91-Year-Old GOP Ex-Congressman, WWII Veteran ‘Scared for the Country’
Amo Houghton compares U.S. reaction to Trump with German reaction to Hitler
Former Rep. Amo Houghton, a longtime Republican representing western and upstate New York, is appalled by President Donald Trump, drawing comparisons to Adolf Hitler’s rise in Germany and saying he is “scared for the country.”
“Enough already. Every voice, every pen, every opportunity to try to get this guy out of office is a good thing,” Houghton, 91, told The Buffalo News.
Houghton will always be a Republican, he said. But that didn’t stop him from heaping criticism onto the party’s figurehead, Trump, and suggesting the Russians are holding dirt on the president to get him to bend to their interests.
“If there’s anything obvious, it’s that they’ve got something on him,” Houghton said in a phone interview with The Buffalo News, conducted after last week’s summit between Trump and Russian President Vladimir Putin in Helsinki, Finland.

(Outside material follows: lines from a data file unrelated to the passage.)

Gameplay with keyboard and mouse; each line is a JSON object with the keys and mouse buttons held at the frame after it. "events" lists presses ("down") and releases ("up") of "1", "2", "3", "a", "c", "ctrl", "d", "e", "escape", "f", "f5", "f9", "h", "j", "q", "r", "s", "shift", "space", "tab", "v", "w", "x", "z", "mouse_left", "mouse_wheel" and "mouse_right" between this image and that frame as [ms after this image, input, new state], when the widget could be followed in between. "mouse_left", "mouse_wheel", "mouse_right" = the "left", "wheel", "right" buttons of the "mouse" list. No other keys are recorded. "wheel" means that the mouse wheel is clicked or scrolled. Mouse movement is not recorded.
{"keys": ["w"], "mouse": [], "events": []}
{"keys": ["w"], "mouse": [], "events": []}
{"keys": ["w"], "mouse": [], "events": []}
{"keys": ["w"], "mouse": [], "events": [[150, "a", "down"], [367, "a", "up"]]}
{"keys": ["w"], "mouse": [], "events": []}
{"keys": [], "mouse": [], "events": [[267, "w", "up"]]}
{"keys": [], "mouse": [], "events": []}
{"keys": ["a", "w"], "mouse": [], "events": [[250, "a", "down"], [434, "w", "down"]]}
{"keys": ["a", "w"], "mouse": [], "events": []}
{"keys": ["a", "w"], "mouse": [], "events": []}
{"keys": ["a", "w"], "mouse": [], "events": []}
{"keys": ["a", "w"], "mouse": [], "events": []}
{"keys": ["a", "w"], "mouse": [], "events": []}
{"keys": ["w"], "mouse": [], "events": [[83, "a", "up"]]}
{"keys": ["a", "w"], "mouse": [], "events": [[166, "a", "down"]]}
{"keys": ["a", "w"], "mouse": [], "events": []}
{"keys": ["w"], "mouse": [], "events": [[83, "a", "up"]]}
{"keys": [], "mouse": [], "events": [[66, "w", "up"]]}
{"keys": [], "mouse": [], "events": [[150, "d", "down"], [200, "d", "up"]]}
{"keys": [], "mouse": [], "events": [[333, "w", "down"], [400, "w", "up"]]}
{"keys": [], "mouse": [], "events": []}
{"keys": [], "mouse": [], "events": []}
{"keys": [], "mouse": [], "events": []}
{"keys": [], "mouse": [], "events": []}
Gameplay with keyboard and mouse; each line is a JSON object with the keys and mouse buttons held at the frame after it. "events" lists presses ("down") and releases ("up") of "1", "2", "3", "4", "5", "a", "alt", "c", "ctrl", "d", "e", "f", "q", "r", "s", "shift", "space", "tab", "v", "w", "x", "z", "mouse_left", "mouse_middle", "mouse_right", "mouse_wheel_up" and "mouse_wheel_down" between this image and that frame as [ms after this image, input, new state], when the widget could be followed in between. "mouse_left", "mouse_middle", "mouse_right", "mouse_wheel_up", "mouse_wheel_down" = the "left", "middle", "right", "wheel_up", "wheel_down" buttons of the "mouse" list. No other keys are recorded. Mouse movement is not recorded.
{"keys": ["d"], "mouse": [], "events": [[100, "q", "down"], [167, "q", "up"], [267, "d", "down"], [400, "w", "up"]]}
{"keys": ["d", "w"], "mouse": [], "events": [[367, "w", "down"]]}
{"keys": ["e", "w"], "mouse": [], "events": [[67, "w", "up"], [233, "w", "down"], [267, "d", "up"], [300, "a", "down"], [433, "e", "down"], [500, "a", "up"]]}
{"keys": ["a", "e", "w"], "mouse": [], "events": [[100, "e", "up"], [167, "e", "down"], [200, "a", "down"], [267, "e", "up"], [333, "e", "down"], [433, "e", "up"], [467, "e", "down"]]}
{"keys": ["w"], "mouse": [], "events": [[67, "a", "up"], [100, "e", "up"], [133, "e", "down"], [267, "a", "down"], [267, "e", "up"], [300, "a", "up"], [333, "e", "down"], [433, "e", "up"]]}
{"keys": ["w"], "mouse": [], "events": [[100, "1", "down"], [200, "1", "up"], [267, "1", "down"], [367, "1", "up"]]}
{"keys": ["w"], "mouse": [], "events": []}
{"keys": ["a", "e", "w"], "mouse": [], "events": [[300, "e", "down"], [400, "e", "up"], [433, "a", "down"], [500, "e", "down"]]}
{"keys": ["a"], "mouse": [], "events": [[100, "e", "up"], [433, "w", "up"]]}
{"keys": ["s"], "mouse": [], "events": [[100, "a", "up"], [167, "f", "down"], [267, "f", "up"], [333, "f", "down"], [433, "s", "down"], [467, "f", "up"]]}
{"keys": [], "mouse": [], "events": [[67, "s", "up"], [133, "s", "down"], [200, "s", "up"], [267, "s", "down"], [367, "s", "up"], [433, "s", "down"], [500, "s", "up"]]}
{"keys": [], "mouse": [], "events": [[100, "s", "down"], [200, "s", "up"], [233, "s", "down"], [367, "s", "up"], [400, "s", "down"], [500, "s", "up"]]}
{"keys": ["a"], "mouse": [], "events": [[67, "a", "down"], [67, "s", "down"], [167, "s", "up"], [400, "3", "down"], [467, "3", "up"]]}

“He’s doing something for somebody,” Houghton said.
Houghton, a World War II veteran who represented vast swaths of western New York for nearly two decades from 1987 to 2005, indicated he saw similarities between some lawmakers’ acceptance of Trump’s behavior and stories he remembers hearing from his grandfather, Alanson B. Houghton, the U.S. ambassador to Germany in the 1920s.
Alanson Houghton told his young grandson how Germans back then would justify Hitler’s rise to totalitarian power by saying Hitler was leading an economic revival.
“The thing that bothers me so much is that words all of a sudden don’t mean anything anymore,” Houghton said. “I feel things are slipping away bit by bit. … We’re all going to suffer if we don’t pull ourselves together.”
In October 2016, Houghton was one of 30 former Republican lawmakers who rejected Trump as the GOP’s presidential nominee.
One reason in their list for renouncing Trump has proved rather prescient in recent weeks.
“He offends our allies and praises dictators,” the 30 former lawmakers said in the letter.
After a swing through Europe bashing allies in Britain and the European Union, Trump sided with Putin over his own intelligence agencies at the press conference last week in Helsinki over whether Putin’s government interfered in and hacked U.S. election institutions in 2016.
The president said he saw “no reason to believe” Russia was behind the attacks.
He later clarified that he has “full faith” in America’s intel apparatus and that Russia did interfere in the elections, but that there was no collusion between his 2016 campaign and Russia.